Выпрямился, тяжело дыша, над освобожденным отверстием. Опустил в бутыль палец, поднял… Не веря своим глазам осмотрел абсолютно чистый палец, опустил его еще раз, поболтал, вынул. Цвет пальца не изменился.
Обманули!
Абрамович взвыл и пнул бутыль. Та со звоном ударилась о соседку и лопнула.
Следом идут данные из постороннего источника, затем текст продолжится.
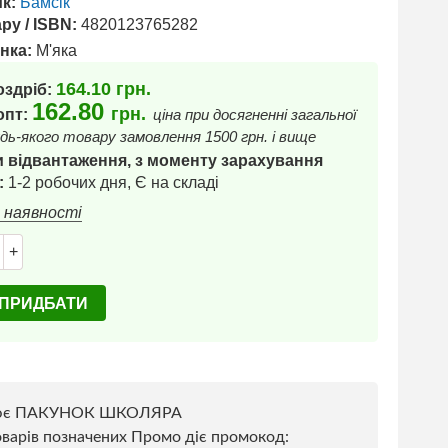
к:
Бамсік
ру / ISBN:
4820123765282
нка:
М'яка
164.10
грн.
оздріб:
162.80
грн.
 опт:
ціна при досягненні загальної
дь-якого товару замовлення 1500 грн. і вище
 відвантаження, з моменту зарахування
:
1-2 робочих дня, Є на складі
в наявності
+
ПРИДБАТИ
ює ПАКУНОК ШКОЛЯРА
варів позначених Промо діє промокод:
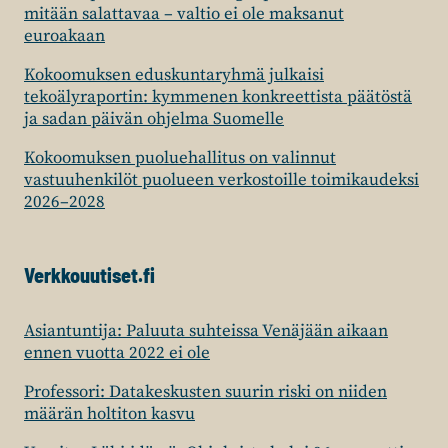
y
a
:
mitään salattavaa – valtio ei ole maksanut
ä
t
l
M
euroakaan
y
t
u
i
Kokoomuksen eduskuntaryhmä julkaisi
t
i
e
k
tekoälyraportin: kymmenen konkreettista päätöstä
ä
l
i
s
ja sadan päivän ohjelma Suomelle
v
a
d
i
Kokoomuksen puoluehallitus on valinnut
i
n
e
t
vastuuhenkilöt puolueen verkostoille toimikaudeksi
i
n
n
u
2026–2028
n
e
r
u
e
k
a
l
d
o
Verkkouutiset.fi
h
i
u
r
o
v
s
j
i
o
Asiantuntija: Paluuta suhteissa Venäjään aikaan
k
a
ennen vuotta 2022 ei ole
t
i
u
t
u
m
Professori: Datakeskusten suurin riski on niiden
n
a
s
a
määrän holtiton kasvu
t
a
m
a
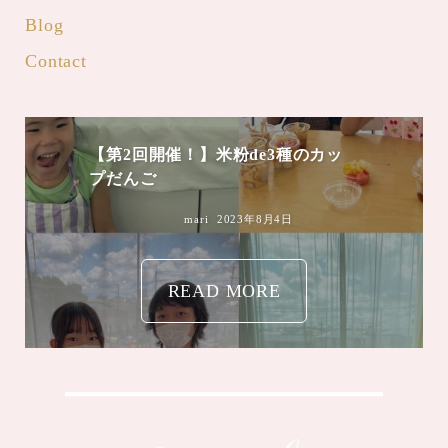
Blog
Contact
【第2回開催！】米粉de3種のカッ
プだんご
mari
2023年8月4日
READ MORE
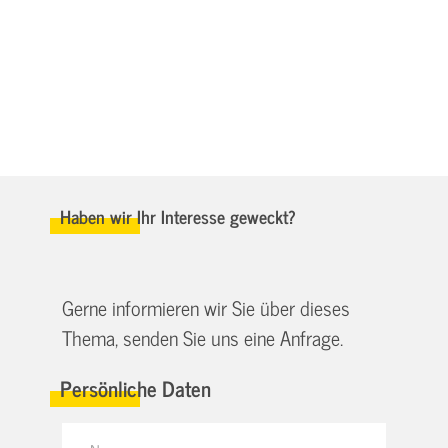
Haben wir Ihr Interesse geweckt?
Gerne informieren wir Sie über dieses
Thema, senden Sie uns eine Anfrage.
Persönliche Daten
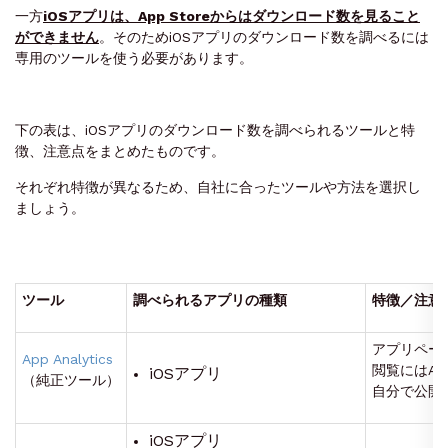
一方
iOSアプリは、App Storeからはダウンロード数を見ること
ができません
。そのためiOSアプリのダウンロード数を調べるには
専用のツールを使う必要があります。
下の表は、iOSアプリのダウンロード数を調べられるツールと特
徴、注意点をまとめたものです。
それぞれ特徴が異なるため、自社に合ったツールや方法を選択し
ましょう。
ツール
調べられるアプリの種類
特徴／注意
アプリペー
App Analytics
閲覧にはAdm
iOSアプリ
（純正ツール）
自分で公開
iOSアプリ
Поток прозрачной жидкости залил пол, усыпанный темными, почти черными осколками.
В бутылях, выкрашенных изнутри краской, была вода. Почти тонна.
Начальник подотдела Иван Абрамович Иванов не спал всю ночь.
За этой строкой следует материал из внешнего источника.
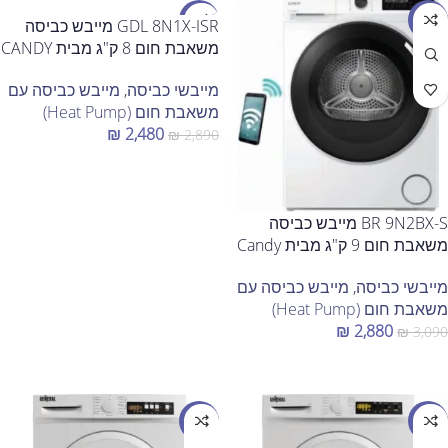
מבצע
מבצע
GDL 8N1X-ISR מייבש כביסה
משאבת חום 8 ק"ג מבית CANDY
מייבשי כביסה
,
מייבש כביסה עם
משאבת חום (Heat Pump)
₪
2,480
₪
2,890
הוספה לסל
BR 9N2BX-S מייבש כביסה
משאבת חום 9 ק"ג מבית Candy
מייבשי כביסה
,
מייבש כביסה עם
משאבת חום (Heat Pump)
₪
2,880
₪
3,090
הוספה לסל
מבצע
מבצע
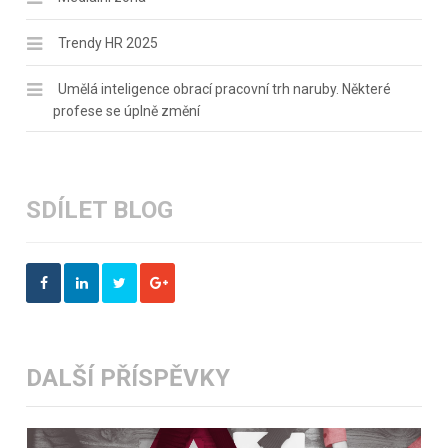
Trendy HR 2025
Umělá inteligence obrací pracovní trh naruby. Některé
profese se úplně změní
SDÍLET BLOG
DALŠÍ PŘÍSPĚVKY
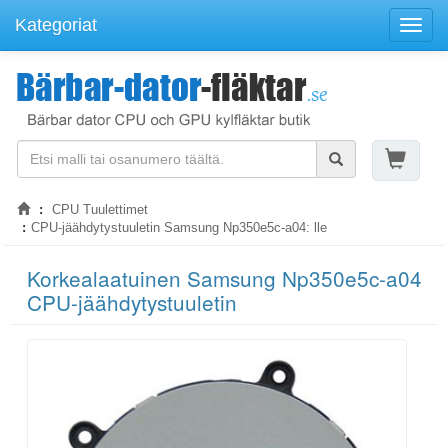
Kategoriat
Navigo
CPU Tuulettimet
CPU-jäähdytystuuletin Samsung Np350e5c-a04: lle
Korkealaatuinen Samsung Np350e5c-a04
CPU-jäähdytystuuletin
«Мерзавец, нет, ну какой же мерзавец, — думал он, — Ну погоди, будет тебе и следующий договор, будет и милиция, будет и суд. Я свои деньги из тебя с кровью вырву. Нет, ну надо же, так обмануть. А еще „Доверяй, но проверяй“»
Люди, подобные Абрамовичу, всегда считают, что обманывать могут только они. Поэтому, когда обманывают их, они почитают это за смертельное оскорбление и чуть ли не за нарушение своих священных прав.
Он с трудом дождался утра, как только рассвело, бросившись к чернильной мастерской.
Там уже кипела работа, несколько человек, сгрудившись у двери, что-то делали над ней.
— Где он? Где ваш хозяин?!
— Не кричали бы вы, любезный, — повернулся к нему крепкий парень, стоявший на лавке, — У нас в стране хозяев нет.
— Где Вышинский?! — Абрамович взвизгнул, — Вы здесь все мошенники, я вашу лавочку по судам затаскаю!
И умолк. Он увидел, чем были заняты работники мастерской.
У двери, прислоненная к стене, стояла снятая вывеска с надписью «Чернильная мастерская Вышинского», над дверью как раз прибивали гвоздями новую «Чернильная мастерская губсовнархоза имени тов. Луначарского».
— А… Э… — начальник подотдела уже понял, что все пропало, но еще не сумел поверить в это, — Это же…
— Совершенно верно, Иван Абрамович, — к изумлению начальника подотдела в толпе находился и его бывший подчиненный Славик, — Вчера товарищ Вышинский передал свою мастерскую во владение государства. Так что это не «лавочка», а государственное предприятие, а это не «мошенники», а честные рабочие, поэтому я бы поостерегся бросаться обвинениями, если вы не готовы отвечать за клевету.